Até os dez ou onze anos, morei num lado da cidade, perto de um rio. Depois mudamos para o centro, perto de outro rio de um lado e perto da estrada de ferro do outro. Isto significa que parte da minha infância e quase toda a adolescência eu passei quase às margens dos trilhos do trem, que naquele tempo ainda tinha passageiros. Viajávamos para Joinville, São Francisco, Mafra, Curitiba, de trem. Andávamos a pé pelos trilhos, para cortar caminho para ir à escola, por exemplo. E para ir até a ponte que ficava mais adiante, para mergulhar no rio lá de cima. Coisa que minha mãe não sabia, é claro.



Como já mencionei, eu tirava boas notas.E foi na escola, nos tempos de ginásio (a segunda parte do primeiro grau de hoje), que fui descobrir que gostava de escrever. O colégio onde estudava participou de um concurso de redações sobre Brasil e Portugal e eu tirei o primeiro lugar da cidade, com recebimento de troféu em solenidade no cinema e tudo.
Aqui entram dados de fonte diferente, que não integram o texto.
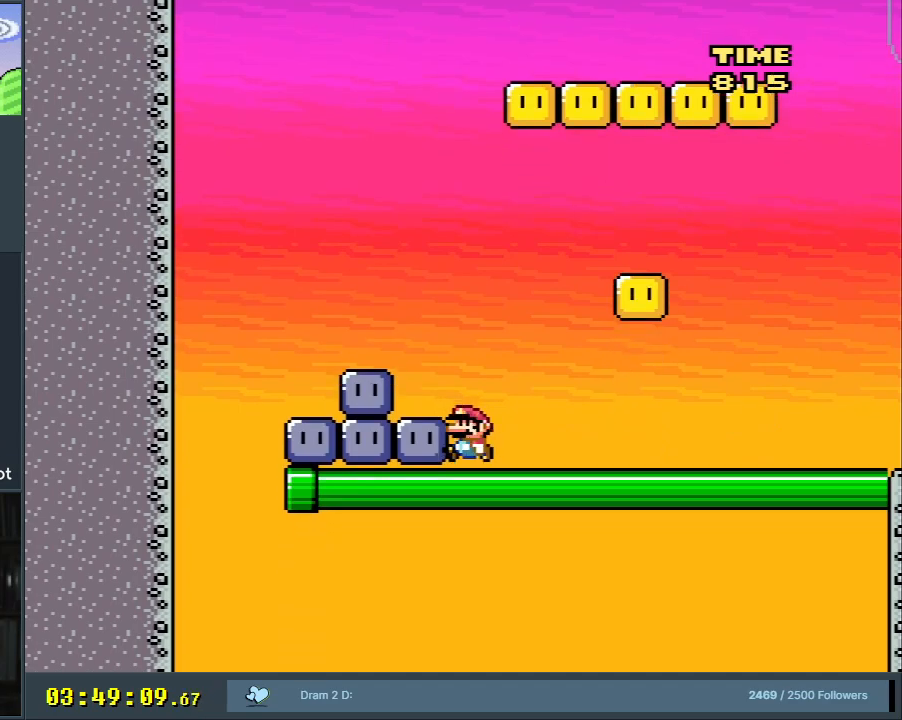
{"buttons": [], "events": [[50, "DPAD_LEFT", "up"], [83, "Y", "up"], [133, "DPAD_LEFT", "down"], [267, "DPAD_LEFT", "up"]]}
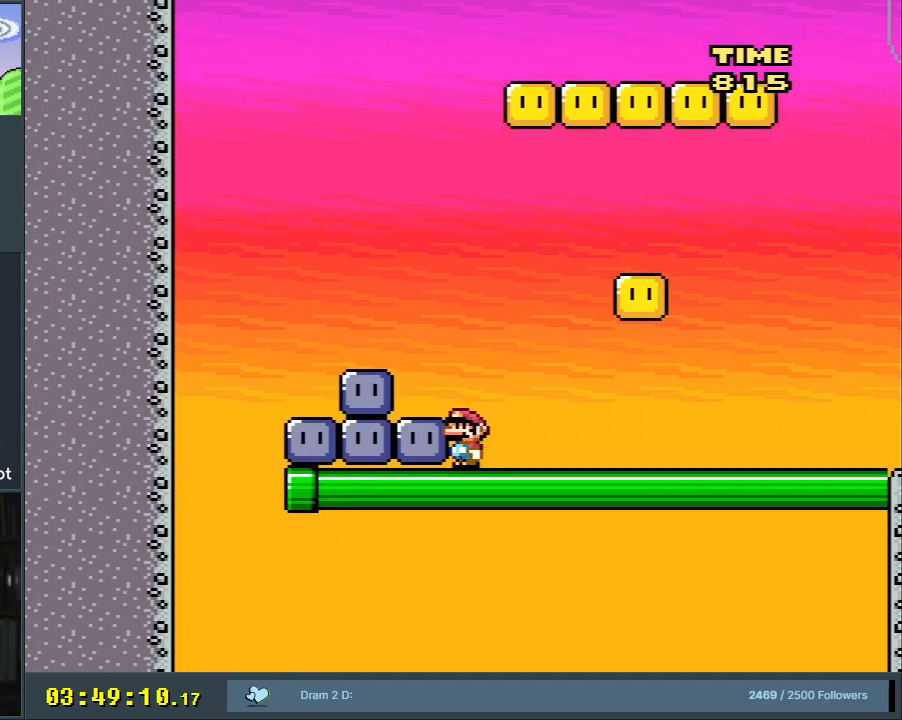
{"buttons": ["B", "Y", "DPAD_RIGHT"], "events": [[17, "DPAD_LEFT", "down"], [133, "DPAD_LEFT", "up"], [300, "B", "down"], [300, "Y", "down"], [317, "DPAD_RIGHT", "down"]]}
Poucos anos depois, já adolescente, ganhei outro concurso de contos da revista Rainha, que assinávamos, com prêmio em dinheiro, inclusive. Foi um grande incentivo.



Obrigado, Urda, por trazer minha infância de volta. Ela não teve grandes aventuras, mas não posso reclamar. Fui criança, e é o quanto basta.